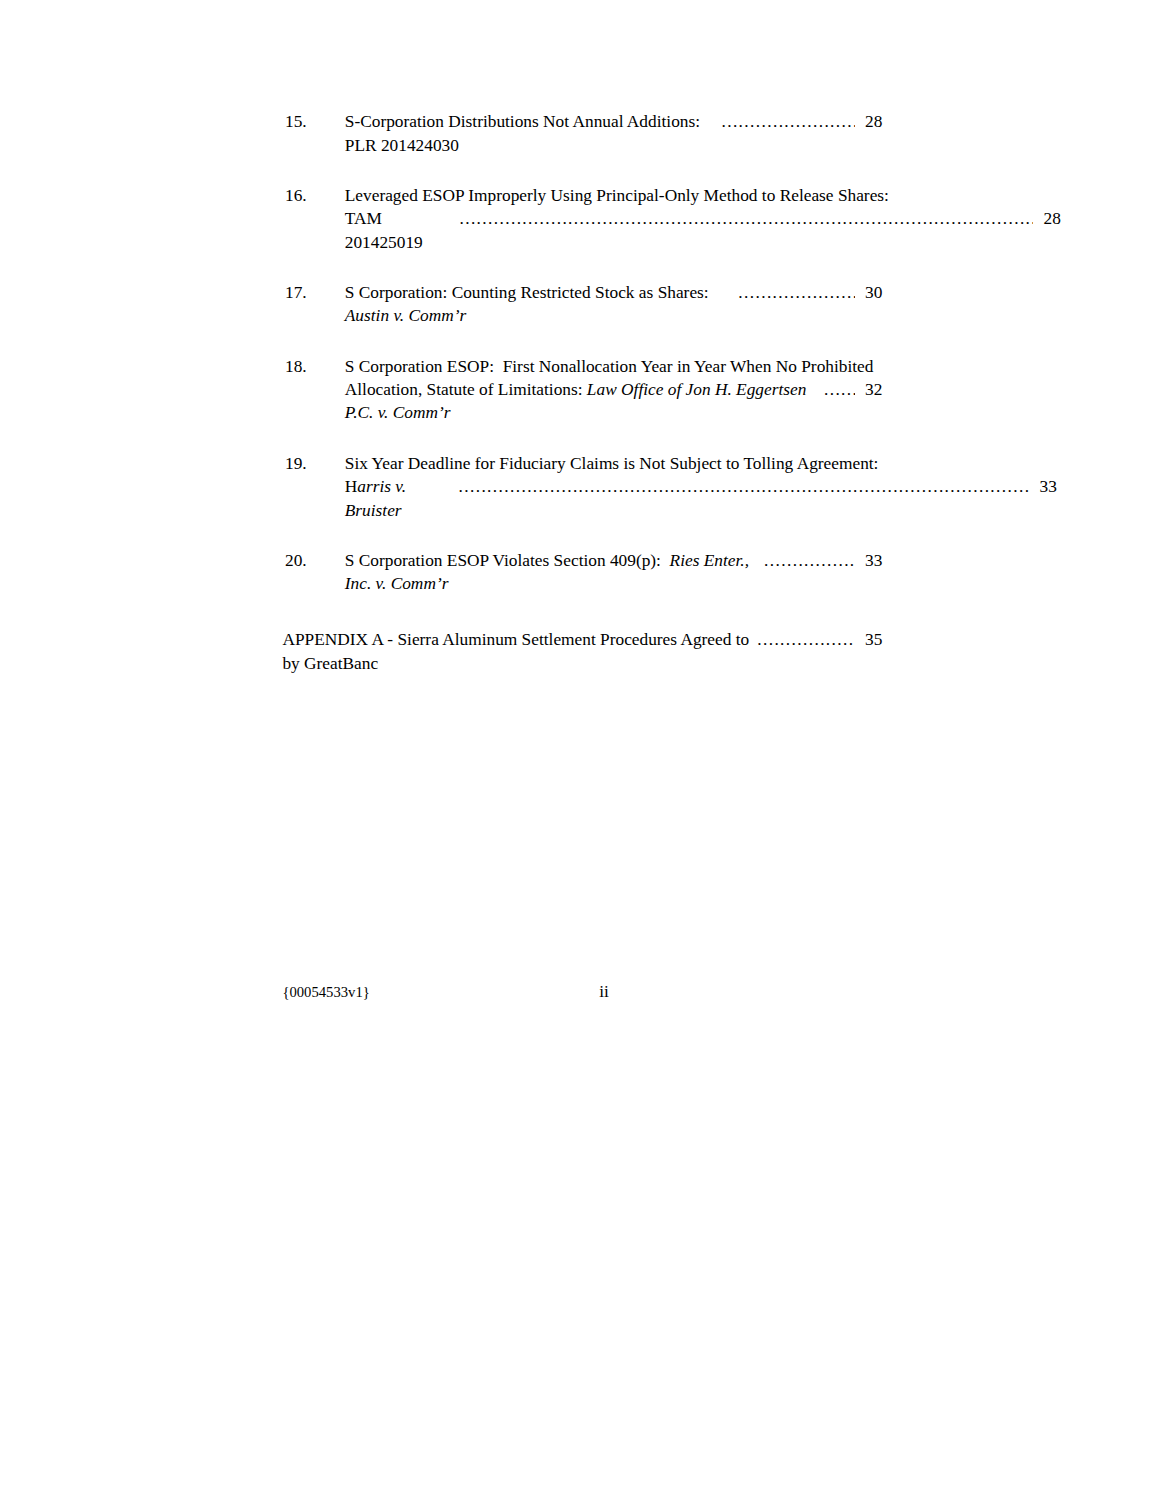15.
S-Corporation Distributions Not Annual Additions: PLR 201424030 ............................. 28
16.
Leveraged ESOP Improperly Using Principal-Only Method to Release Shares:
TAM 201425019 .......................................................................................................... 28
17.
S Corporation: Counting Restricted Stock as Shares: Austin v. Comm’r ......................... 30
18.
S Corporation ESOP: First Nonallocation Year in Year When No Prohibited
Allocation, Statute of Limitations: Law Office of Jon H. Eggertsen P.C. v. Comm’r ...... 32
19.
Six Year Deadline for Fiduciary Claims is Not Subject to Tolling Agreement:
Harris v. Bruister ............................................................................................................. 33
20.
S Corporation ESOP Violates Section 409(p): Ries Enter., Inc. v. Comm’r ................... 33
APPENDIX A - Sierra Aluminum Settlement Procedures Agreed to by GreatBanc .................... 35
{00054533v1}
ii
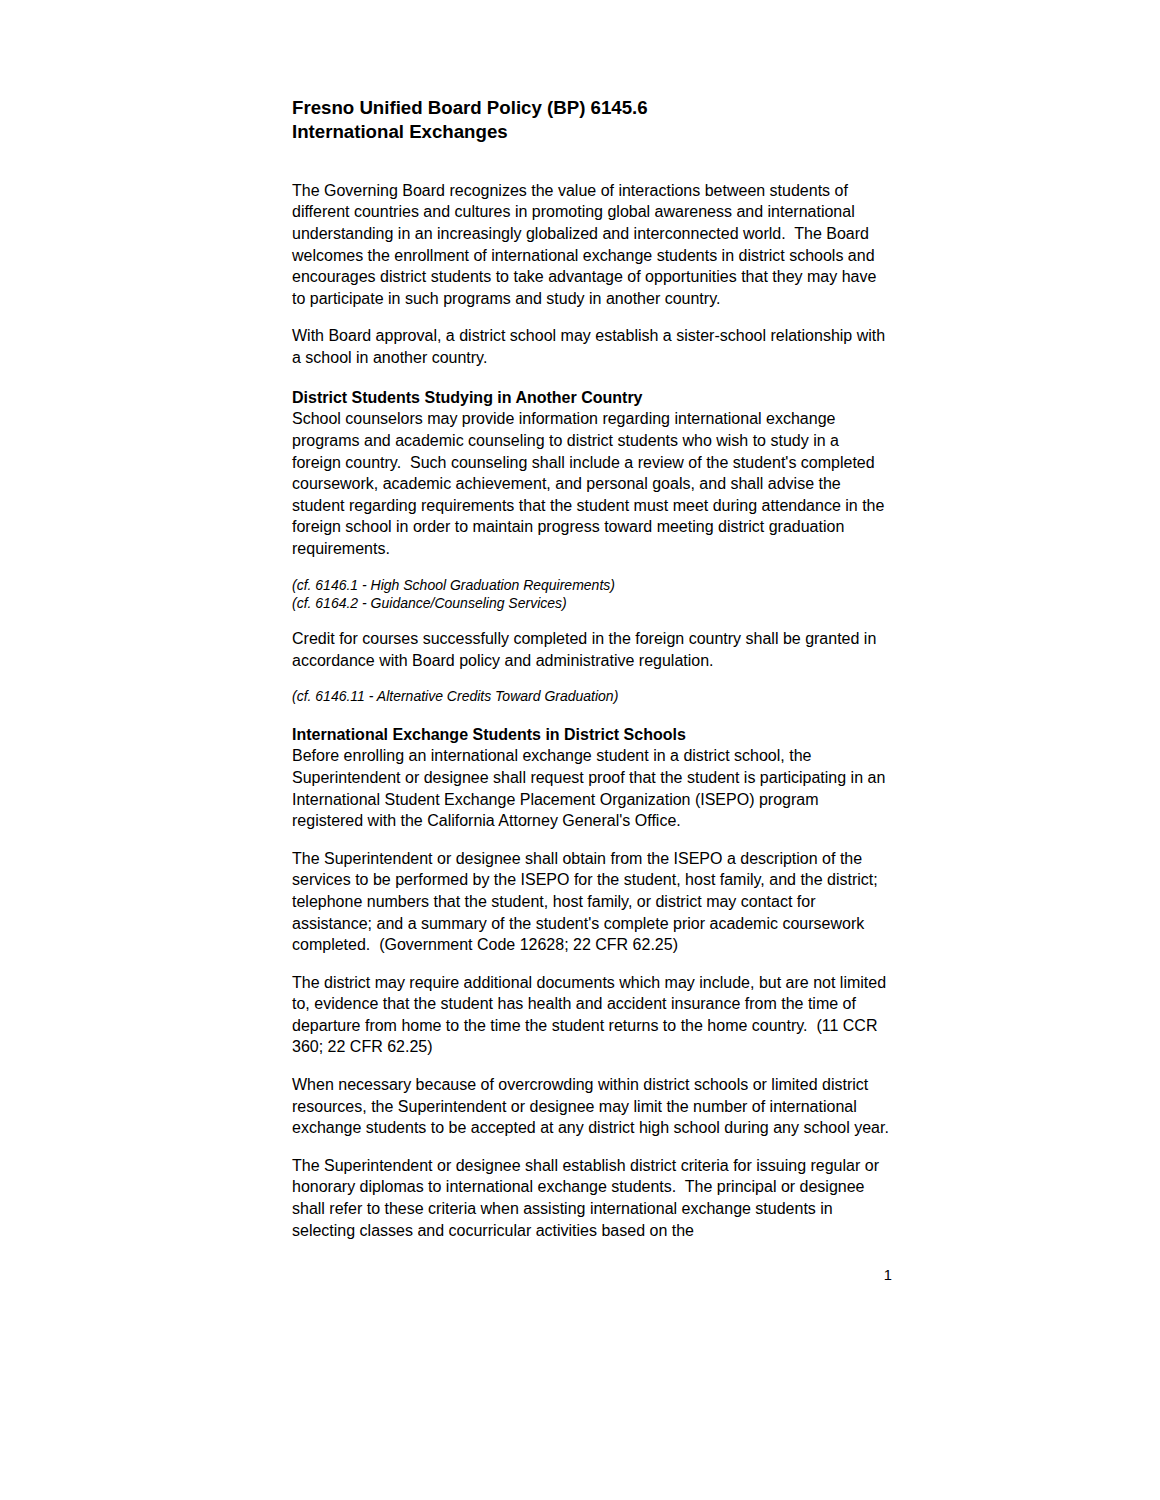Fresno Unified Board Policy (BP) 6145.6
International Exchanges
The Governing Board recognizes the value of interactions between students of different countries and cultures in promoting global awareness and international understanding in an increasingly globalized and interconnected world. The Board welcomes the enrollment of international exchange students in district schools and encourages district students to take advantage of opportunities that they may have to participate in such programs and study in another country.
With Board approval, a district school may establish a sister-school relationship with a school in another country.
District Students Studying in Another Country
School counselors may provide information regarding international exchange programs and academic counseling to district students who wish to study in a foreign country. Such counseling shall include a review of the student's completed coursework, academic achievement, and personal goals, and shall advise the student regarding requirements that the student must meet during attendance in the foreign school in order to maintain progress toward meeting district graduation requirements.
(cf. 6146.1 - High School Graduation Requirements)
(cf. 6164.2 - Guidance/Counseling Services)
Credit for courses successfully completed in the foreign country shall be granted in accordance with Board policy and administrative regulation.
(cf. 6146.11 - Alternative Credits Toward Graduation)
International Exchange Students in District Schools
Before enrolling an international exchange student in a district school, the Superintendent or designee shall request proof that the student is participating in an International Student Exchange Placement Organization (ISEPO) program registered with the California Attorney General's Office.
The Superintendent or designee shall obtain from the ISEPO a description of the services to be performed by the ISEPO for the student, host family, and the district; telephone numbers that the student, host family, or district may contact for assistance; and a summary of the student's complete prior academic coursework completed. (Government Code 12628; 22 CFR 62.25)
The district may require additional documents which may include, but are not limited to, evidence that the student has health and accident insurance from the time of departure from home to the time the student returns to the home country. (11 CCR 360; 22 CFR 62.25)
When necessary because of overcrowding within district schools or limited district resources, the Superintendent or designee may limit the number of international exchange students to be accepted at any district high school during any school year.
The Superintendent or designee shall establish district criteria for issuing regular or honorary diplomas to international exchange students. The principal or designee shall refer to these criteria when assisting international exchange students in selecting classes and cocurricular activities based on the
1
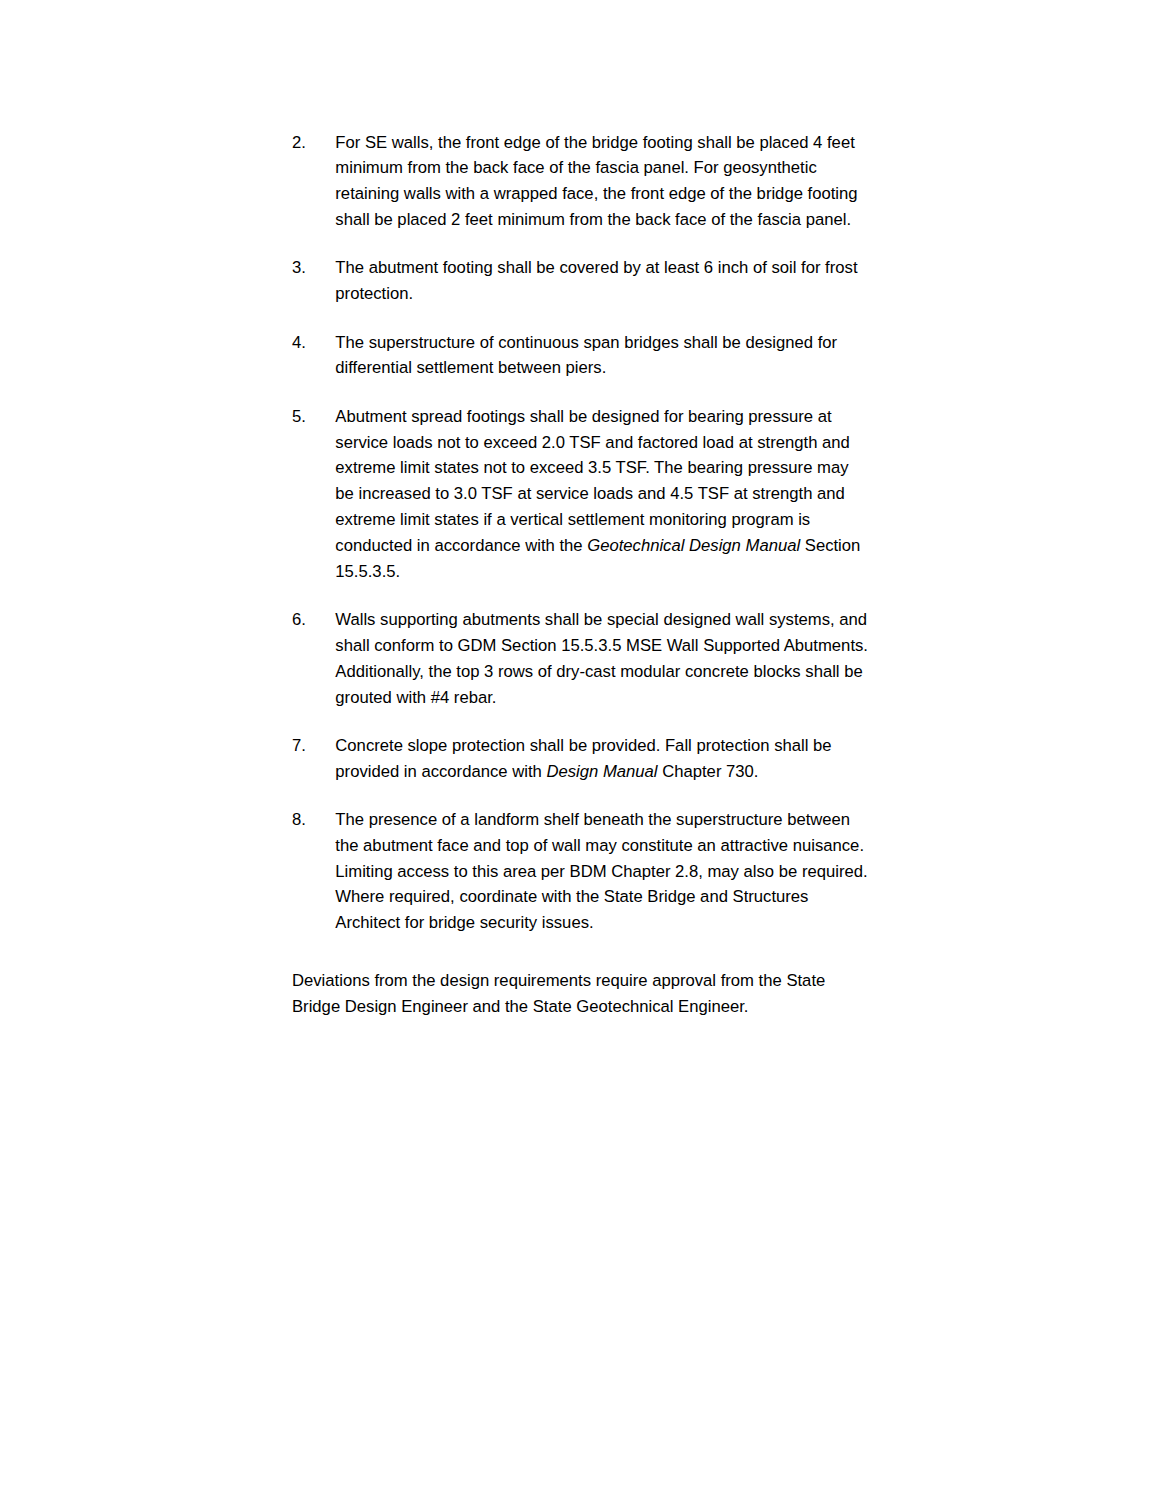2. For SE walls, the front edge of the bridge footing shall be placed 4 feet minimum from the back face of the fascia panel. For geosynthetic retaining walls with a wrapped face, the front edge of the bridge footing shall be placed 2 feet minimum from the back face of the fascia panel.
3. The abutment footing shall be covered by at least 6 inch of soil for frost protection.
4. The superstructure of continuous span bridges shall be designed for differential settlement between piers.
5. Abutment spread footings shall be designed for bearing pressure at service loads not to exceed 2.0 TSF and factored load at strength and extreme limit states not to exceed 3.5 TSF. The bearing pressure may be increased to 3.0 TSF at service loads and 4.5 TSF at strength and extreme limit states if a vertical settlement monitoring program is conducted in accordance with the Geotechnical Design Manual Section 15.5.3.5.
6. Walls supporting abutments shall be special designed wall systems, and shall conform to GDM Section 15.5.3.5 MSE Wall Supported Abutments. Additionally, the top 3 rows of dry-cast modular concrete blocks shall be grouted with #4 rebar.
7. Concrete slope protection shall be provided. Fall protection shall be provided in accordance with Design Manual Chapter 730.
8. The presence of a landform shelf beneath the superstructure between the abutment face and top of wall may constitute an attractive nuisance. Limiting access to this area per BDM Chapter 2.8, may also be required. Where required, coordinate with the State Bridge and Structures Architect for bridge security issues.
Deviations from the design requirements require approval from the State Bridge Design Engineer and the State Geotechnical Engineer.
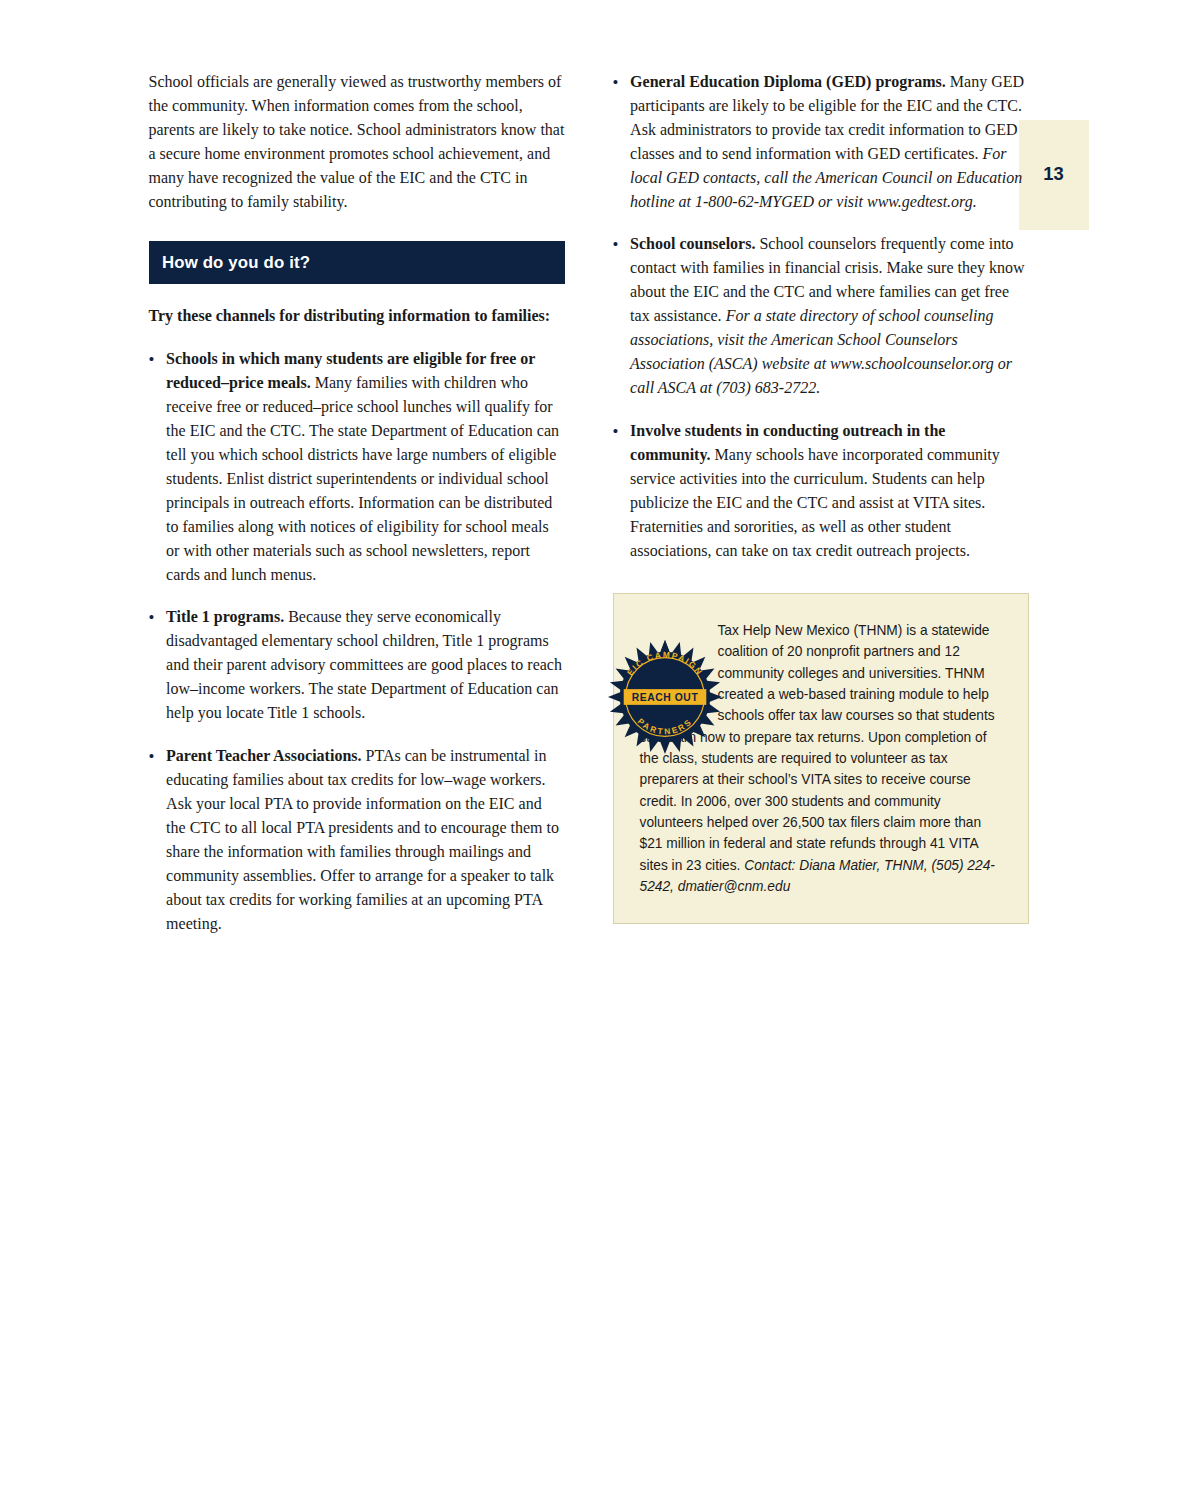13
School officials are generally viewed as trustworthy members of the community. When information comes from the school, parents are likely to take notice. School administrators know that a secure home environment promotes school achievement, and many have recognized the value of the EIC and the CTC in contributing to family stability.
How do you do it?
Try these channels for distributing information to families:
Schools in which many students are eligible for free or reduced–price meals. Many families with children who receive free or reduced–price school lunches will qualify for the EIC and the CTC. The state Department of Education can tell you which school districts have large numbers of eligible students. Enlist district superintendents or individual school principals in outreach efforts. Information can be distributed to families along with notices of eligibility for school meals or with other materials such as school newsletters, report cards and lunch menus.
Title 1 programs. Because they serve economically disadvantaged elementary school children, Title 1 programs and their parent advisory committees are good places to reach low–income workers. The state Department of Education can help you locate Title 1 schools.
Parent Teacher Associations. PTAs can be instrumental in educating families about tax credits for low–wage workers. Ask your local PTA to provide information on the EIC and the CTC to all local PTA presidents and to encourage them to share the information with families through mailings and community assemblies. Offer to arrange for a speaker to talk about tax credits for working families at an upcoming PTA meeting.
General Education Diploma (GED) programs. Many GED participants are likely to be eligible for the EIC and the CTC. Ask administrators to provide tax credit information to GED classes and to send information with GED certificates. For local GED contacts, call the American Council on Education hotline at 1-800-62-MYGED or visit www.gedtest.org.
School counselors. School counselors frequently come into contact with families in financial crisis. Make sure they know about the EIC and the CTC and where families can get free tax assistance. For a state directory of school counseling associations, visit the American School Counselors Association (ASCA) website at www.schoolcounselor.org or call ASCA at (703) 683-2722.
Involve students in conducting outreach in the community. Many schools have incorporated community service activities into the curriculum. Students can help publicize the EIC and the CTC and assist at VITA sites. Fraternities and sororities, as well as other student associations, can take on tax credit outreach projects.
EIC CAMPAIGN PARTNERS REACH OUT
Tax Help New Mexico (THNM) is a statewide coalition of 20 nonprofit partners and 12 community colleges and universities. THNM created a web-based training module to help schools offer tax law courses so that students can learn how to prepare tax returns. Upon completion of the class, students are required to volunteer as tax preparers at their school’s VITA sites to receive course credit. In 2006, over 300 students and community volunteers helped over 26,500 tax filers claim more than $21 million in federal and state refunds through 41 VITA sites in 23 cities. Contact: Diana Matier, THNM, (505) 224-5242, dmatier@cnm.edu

• • • • • • •

YOUR TASK
Please give back an exact copy of the entries above from their first line through the line containing "International Exchanges", leaving the pictures aside.

RESULT OF THE TASK
15.
S-Corporation Distributions Not Annual Additions: PLR 201424030 ............................. 28
16.
Leveraged ESOP Improperly Using Principal-Only Method to Release Shares:
TAM 201425019 .......................................................................................................... 28
17.
S Corporation: Counting Restricted Stock as Shares: Austin v. Comm’r ......................... 30
18.
S Corporation ESOP: First Nonallocation Year in Year When No Prohibited
Allocation, Statute of Limitations: Law Office of Jon H. Eggertsen P.C. v. Comm’r ...... 32
19.
Six Year Deadline for Fiduciary Claims is Not Subject to Tolling Agreement:
Harris v. Bruister ............................................................................................................. 33
20.
S Corporation ESOP Violates Section 409(p): Ries Enter., Inc. v. Comm’r ................... 33
APPENDIX A - Sierra Aluminum Settlement Procedures Agreed to by GreatBanc .................... 35
{00054533v1}
ii
Fresno Unified Board Policy (BP) 6145.6
International Exchanges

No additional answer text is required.